------ TEXTE SOURCE
Focus sur le travail des artisans
Partout, la main de l’artisan triomphe. On reste longtemps devant les laques de Jean Dunand, si profondes qu’on a l’impression de pouvoir y plonger le regard comme dans une eau noire. Les ébènes de Macassar, les galuchats, les ivoires patinés par le temps composent une palette sombre et luxueuse qui fait oublier qu’on est en 2025. Clément Mère, notamment, y est magnifiquement représenté : une table à journaux où la peau de raie semble encore frémir, un pare-feu dont la soie brodée capte la lumière comme une toile d’araignée précieuse.

Les verriers François Décorchemont fondent des cristaux aux reflets irisés. Les maroquiniers créent des nécessaires de voyage incrustés de galuchat – cette peau de raie granuleuse si prisée. Ces techniques soulignent indéniablement la dualité de l’Art déco. Un art décoratif qui élève l’utile au rang de chef-d’œuvre. Un art où la géométrie pure rencontre la somptuosité des matériaux rares comme la soie brodée ou le palissandre.
------------
------ DONNÉES PRÉSENTÉES
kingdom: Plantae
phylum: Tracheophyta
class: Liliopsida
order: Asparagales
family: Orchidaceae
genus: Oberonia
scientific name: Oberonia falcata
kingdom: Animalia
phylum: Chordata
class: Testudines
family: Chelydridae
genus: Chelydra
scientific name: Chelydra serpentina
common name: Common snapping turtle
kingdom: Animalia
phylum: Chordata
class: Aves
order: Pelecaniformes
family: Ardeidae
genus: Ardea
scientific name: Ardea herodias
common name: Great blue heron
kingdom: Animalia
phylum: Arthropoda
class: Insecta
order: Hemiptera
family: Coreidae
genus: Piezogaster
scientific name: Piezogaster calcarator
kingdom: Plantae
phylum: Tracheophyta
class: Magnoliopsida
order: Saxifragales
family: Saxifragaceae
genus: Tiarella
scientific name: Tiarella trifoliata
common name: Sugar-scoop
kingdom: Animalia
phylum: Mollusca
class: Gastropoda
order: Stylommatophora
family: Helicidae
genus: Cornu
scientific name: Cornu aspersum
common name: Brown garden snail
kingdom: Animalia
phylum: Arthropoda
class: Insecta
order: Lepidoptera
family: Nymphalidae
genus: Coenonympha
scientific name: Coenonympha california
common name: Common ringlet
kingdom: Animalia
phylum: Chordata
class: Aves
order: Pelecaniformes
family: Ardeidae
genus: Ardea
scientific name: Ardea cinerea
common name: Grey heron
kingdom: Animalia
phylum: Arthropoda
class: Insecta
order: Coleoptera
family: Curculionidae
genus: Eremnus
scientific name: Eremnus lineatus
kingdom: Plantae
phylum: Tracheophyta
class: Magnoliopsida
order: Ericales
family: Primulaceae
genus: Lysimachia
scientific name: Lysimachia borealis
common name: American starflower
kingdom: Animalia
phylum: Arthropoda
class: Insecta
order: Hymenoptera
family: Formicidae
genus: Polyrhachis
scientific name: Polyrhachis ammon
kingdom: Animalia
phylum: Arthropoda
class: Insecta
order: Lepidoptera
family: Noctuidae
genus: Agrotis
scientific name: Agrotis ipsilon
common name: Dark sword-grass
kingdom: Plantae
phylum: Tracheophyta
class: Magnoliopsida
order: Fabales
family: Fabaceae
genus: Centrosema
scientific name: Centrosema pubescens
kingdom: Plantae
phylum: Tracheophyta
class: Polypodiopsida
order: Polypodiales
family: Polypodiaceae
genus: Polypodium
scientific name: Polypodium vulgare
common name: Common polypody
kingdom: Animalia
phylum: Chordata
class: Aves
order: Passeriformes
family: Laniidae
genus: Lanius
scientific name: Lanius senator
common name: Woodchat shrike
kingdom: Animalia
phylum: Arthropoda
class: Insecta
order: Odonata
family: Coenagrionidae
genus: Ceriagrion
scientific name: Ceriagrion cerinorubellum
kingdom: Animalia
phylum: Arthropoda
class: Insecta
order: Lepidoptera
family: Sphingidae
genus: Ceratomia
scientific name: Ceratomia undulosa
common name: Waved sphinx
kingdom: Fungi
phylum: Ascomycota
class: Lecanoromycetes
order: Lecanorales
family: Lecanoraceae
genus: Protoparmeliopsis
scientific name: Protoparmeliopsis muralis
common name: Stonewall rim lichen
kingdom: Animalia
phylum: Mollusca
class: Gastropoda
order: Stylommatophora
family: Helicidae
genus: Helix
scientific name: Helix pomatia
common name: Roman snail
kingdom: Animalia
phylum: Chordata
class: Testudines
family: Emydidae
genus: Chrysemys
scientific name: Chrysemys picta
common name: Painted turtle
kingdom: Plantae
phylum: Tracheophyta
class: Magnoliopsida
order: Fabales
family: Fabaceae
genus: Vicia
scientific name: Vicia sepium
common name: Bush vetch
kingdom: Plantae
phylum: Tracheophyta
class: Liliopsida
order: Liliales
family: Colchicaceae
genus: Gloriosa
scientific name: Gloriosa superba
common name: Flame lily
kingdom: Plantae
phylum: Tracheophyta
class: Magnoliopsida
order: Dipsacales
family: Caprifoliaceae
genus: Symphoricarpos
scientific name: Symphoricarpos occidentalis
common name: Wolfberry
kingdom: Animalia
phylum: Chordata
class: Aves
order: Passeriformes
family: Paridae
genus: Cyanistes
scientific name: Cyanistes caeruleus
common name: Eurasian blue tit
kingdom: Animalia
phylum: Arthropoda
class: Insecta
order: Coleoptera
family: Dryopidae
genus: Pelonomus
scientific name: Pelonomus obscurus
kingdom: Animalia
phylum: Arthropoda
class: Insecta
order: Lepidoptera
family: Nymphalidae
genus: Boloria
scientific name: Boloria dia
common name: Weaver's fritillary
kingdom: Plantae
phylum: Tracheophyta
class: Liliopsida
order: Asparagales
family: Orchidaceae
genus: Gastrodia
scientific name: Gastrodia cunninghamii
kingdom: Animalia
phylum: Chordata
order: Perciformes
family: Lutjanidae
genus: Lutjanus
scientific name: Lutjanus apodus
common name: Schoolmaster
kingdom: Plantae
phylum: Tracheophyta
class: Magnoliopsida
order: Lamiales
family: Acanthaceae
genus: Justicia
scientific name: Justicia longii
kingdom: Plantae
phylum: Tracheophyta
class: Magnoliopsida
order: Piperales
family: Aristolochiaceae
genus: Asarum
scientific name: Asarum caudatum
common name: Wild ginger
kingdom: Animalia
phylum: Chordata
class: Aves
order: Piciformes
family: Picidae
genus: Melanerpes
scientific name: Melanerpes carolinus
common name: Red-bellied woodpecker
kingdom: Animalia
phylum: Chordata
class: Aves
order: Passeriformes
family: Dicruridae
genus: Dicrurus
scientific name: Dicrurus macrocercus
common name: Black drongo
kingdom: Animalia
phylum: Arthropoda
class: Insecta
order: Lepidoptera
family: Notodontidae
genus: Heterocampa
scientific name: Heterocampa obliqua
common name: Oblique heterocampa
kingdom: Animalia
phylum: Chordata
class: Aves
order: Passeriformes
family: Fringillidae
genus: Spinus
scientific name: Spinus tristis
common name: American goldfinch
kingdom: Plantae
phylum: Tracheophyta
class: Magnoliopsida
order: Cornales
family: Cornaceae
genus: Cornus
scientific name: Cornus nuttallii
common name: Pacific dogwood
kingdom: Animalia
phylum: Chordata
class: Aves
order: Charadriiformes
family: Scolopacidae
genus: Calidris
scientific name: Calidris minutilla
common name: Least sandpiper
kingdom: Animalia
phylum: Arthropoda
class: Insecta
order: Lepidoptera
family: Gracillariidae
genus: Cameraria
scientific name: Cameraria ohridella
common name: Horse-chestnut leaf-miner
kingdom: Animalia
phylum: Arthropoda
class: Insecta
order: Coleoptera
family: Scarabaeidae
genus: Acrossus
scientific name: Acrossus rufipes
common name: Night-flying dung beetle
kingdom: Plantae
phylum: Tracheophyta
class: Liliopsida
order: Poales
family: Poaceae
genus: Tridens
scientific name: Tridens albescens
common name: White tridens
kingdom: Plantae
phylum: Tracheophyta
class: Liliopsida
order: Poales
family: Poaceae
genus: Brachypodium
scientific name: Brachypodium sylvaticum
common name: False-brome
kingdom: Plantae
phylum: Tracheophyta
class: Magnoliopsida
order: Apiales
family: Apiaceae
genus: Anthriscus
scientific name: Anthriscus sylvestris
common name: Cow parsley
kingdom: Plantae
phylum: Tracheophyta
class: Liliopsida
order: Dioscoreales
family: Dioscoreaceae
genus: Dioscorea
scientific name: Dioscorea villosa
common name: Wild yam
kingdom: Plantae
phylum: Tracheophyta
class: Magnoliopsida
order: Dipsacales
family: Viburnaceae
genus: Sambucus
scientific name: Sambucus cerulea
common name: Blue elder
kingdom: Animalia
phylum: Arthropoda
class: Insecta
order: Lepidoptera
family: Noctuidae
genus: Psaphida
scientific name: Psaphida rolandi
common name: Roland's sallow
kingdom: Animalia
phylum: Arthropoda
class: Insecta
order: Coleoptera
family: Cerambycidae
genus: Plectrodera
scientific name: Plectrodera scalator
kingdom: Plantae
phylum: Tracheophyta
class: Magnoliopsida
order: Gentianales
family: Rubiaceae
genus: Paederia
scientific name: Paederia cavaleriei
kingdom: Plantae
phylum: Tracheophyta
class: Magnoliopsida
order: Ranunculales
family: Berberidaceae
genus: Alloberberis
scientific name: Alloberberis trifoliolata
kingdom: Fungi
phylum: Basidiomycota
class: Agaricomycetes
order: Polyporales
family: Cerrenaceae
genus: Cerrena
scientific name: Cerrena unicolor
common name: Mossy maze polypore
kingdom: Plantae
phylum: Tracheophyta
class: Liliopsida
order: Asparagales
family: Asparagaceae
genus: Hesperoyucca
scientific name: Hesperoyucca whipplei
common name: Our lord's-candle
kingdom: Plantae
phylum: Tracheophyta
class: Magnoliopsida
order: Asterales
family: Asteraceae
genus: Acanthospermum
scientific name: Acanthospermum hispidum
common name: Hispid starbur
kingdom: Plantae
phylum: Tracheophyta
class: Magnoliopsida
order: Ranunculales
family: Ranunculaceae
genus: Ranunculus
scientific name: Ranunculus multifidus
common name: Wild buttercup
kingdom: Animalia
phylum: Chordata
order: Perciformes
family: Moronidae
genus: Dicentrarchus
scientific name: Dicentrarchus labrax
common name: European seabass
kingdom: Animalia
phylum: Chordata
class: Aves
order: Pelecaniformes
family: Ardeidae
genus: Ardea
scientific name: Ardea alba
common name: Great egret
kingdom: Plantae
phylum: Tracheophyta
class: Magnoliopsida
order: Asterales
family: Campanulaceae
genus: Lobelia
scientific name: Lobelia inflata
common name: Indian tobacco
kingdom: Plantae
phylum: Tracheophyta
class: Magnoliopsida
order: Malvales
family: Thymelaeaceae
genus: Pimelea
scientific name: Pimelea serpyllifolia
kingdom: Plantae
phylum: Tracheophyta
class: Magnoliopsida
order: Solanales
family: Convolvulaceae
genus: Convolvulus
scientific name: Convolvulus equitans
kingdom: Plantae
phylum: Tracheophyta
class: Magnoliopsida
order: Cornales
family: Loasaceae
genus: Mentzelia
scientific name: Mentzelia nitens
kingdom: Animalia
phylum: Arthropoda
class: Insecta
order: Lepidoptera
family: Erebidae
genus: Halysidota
------------
*CONSIGNES*.
1. D'après l'extrait sur le travail des artisans, pourquoi reste-t-on longtemps devant les laques de Jean Dunand ?
2. Selon l'extrait sur le travail des artisans, qu'est-ce que le galuchat ?
3. Recopiez, dans l'extrait sur le travail des artisans, le passage qui va de « Les verriers François » jusqu'à « ou le palissandre. ».

*RÉPONSES SUCCESSIVES*.
1. Parce qu'elles sont si profondes qu'on a l'impression de pouvoir y plonger le regard comme dans une eau noire.

2. Une peau de raie granuleuse.

3.
Les verriers François Décorchemont fondent des cristaux aux reflets irisés. Les maroquiniers créent des nécessaires de voyage incrustés de galuchat – cette peau de raie granuleuse si prisée. Ces techniques soulignent indéniablement la dualité de l’Art déco. Un art décoratif qui élève l’utile au rang de chef-d’œuvre. Un art où la géométrie pure rencontre la somptuosité des matériaux rares comme la soie brodée ou le palissandre.